The LAPIC timer is programmed in periodic mode at 100 Hz (10 ms per tick). Every 3 ticks (30 ms), the scheduler preempts the current process.

vDSO

A hand-crafted 4 KB ELF shared object is assembled at boot and mapped read+exec into every process at 0x1000_0000_0000. It contains __vdso_clock_gettime that reads the TSC and converts to nanoseconds entirely in user space — no syscall needed.

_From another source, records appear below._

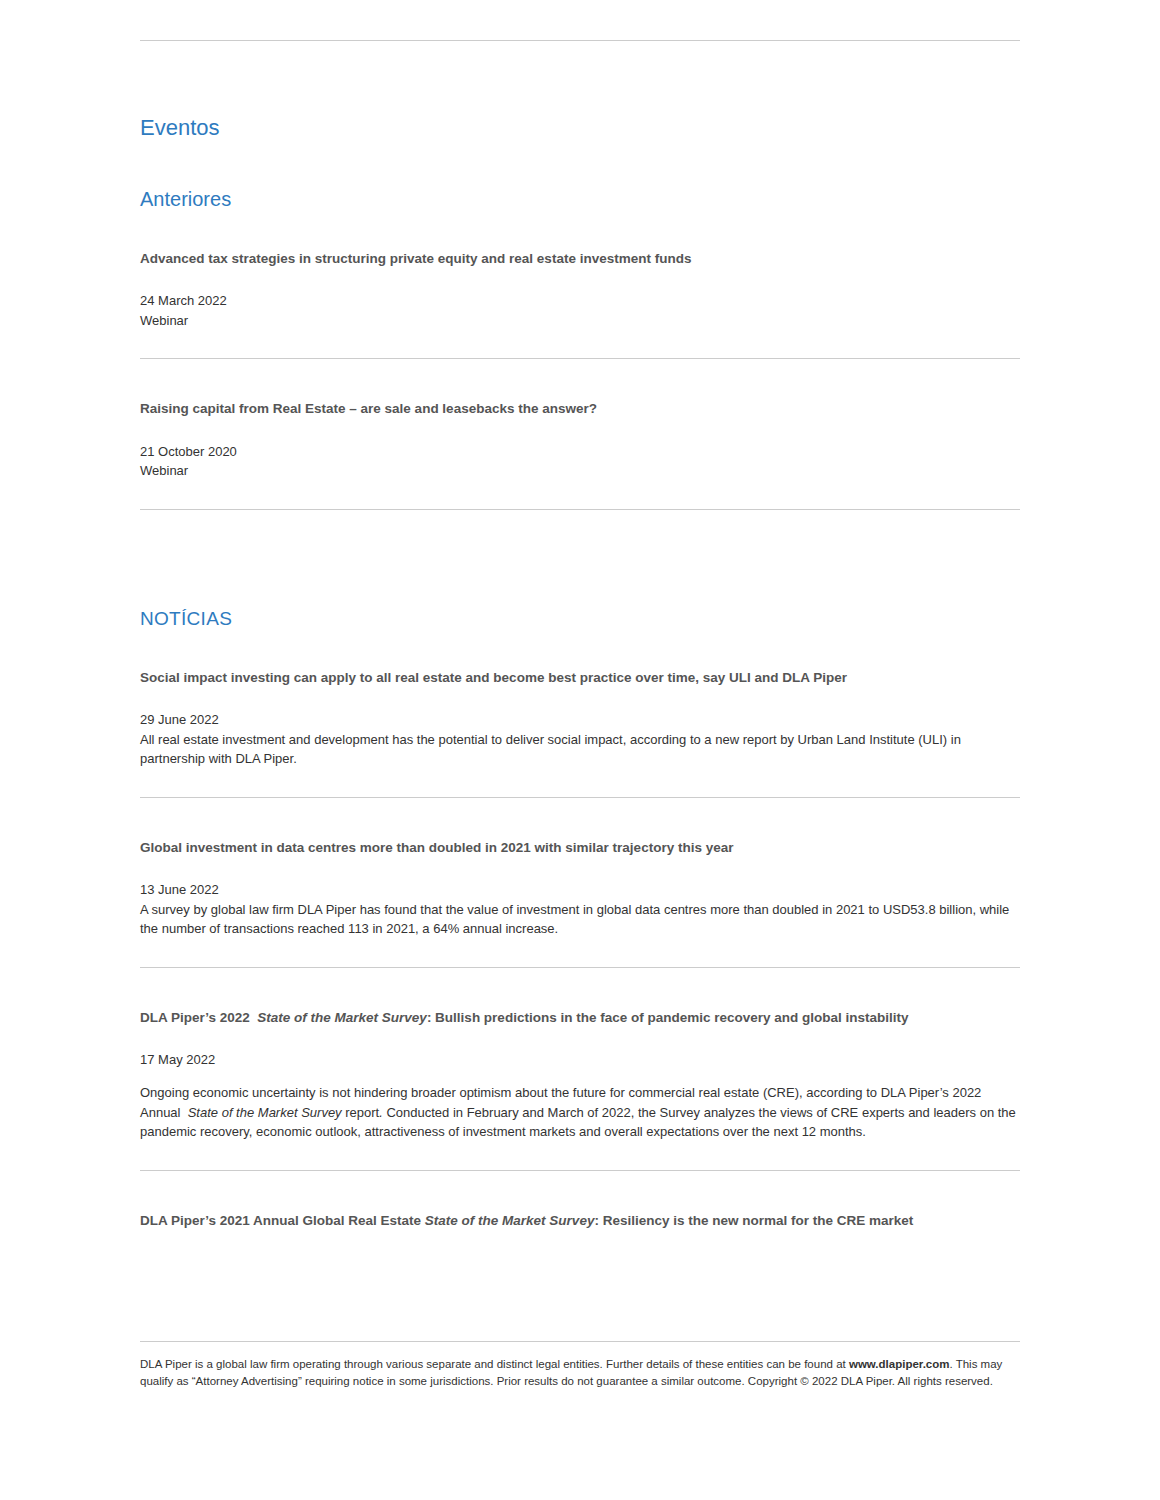Eventos
Anteriores
Advanced tax strategies in structuring private equity and real estate investment funds
24 March 2022
Webinar
Raising capital from Real Estate – are sale and leasebacks the answer?
21 October 2020
Webinar
NOTÍCIAS
Social impact investing can apply to all real estate and become best practice over time, say ULI and DLA Piper
29 June 2022
All real estate investment and development has the potential to deliver social impact, according to a new report by Urban Land Institute (ULI) in partnership with DLA Piper.
Global investment in data centres more than doubled in 2021 with similar trajectory this year
13 June 2022
A survey by global law firm DLA Piper has found that the value of investment in global data centres more than doubled in 2021 to USD53.8 billion, while the number of transactions reached 113 in 2021, a 64% annual increase.
DLA Piper’s 2022 State of the Market Survey: Bullish predictions in the face of pandemic recovery and global instability
17 May 2022
Ongoing economic uncertainty is not hindering broader optimism about the future for commercial real estate (CRE), according to DLA Piper’s 2022 Annual State of the Market Survey report. Conducted in February and March of 2022, the Survey analyzes the views of CRE experts and leaders on the pandemic recovery, economic outlook, attractiveness of investment markets and overall expectations over the next 12 months.
DLA Piper’s 2021 Annual Global Real Estate State of the Market Survey: Resiliency is the new normal for the CRE market
DLA Piper is a global law firm operating through various separate and distinct legal entities. Further details of these entities can be found at www.dlapiper.com. This may qualify as “Attorney Advertising” requiring notice in some jurisdictions. Prior results do not guarantee a similar outcome. Copyright © 2022 DLA Piper. All rights reserved.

musl/glibc discover the vDSO via the AT_SYSINFO_EHDR auxiliary vector entry. The ELF contains DT_HASH, DT_SYMTAB, and DT_STRTAB for symbol resolution.

Flight Recorder

Per-CPU lock-free ring buffers (64 entries each) record kernel events for post-mortem crash analysis:

• CTX_SWITCH — context switch from/to PIDs
• TLB_SEND / TLB_RECV — TLB shootdown IPI send/acknowledge
• MMAP_FAULT — page fault address and handler
• PREEMPT — timer preemption
• SYSCALL_IN / SYSCALL_OUT — syscall entry/exit with number
• SIGNAL — signal delivery
• IDLE — CPU entered idle loop

On panic, the flight recorder dumps all CPU rings to the serial console.

Architecture Variants

The platform crate has separate modules for x86_64 (platform/x64/) and ARM64 (platform/arm64/). Both expose the same safe API to the kernel.

Safety Model

The platform crate enforces safety through:

1. No public raw pointer APIs. All pointer-taking functions return Result and validate bounds before any dereference.
2. Pod constraint on user copies. Prevents references from crossing the boundary. Pod requires Copy + repr(C) — no types with drop glue.
3. SAFETY comments. Every unsafe block has a // SAFETY: comment explaining the invariant.
4. access_ok() on all user addresses. Skipped only in the Ludicrous profile.
5. Fault probes in usercopy. Kernel page faults at known probe points are treated as user page faults, not panics.

The kernel crate (#![deny(unsafe_code)]) has 7 annotated #[allow(unsafe_code)] sites across 4 files, each with a documented justification.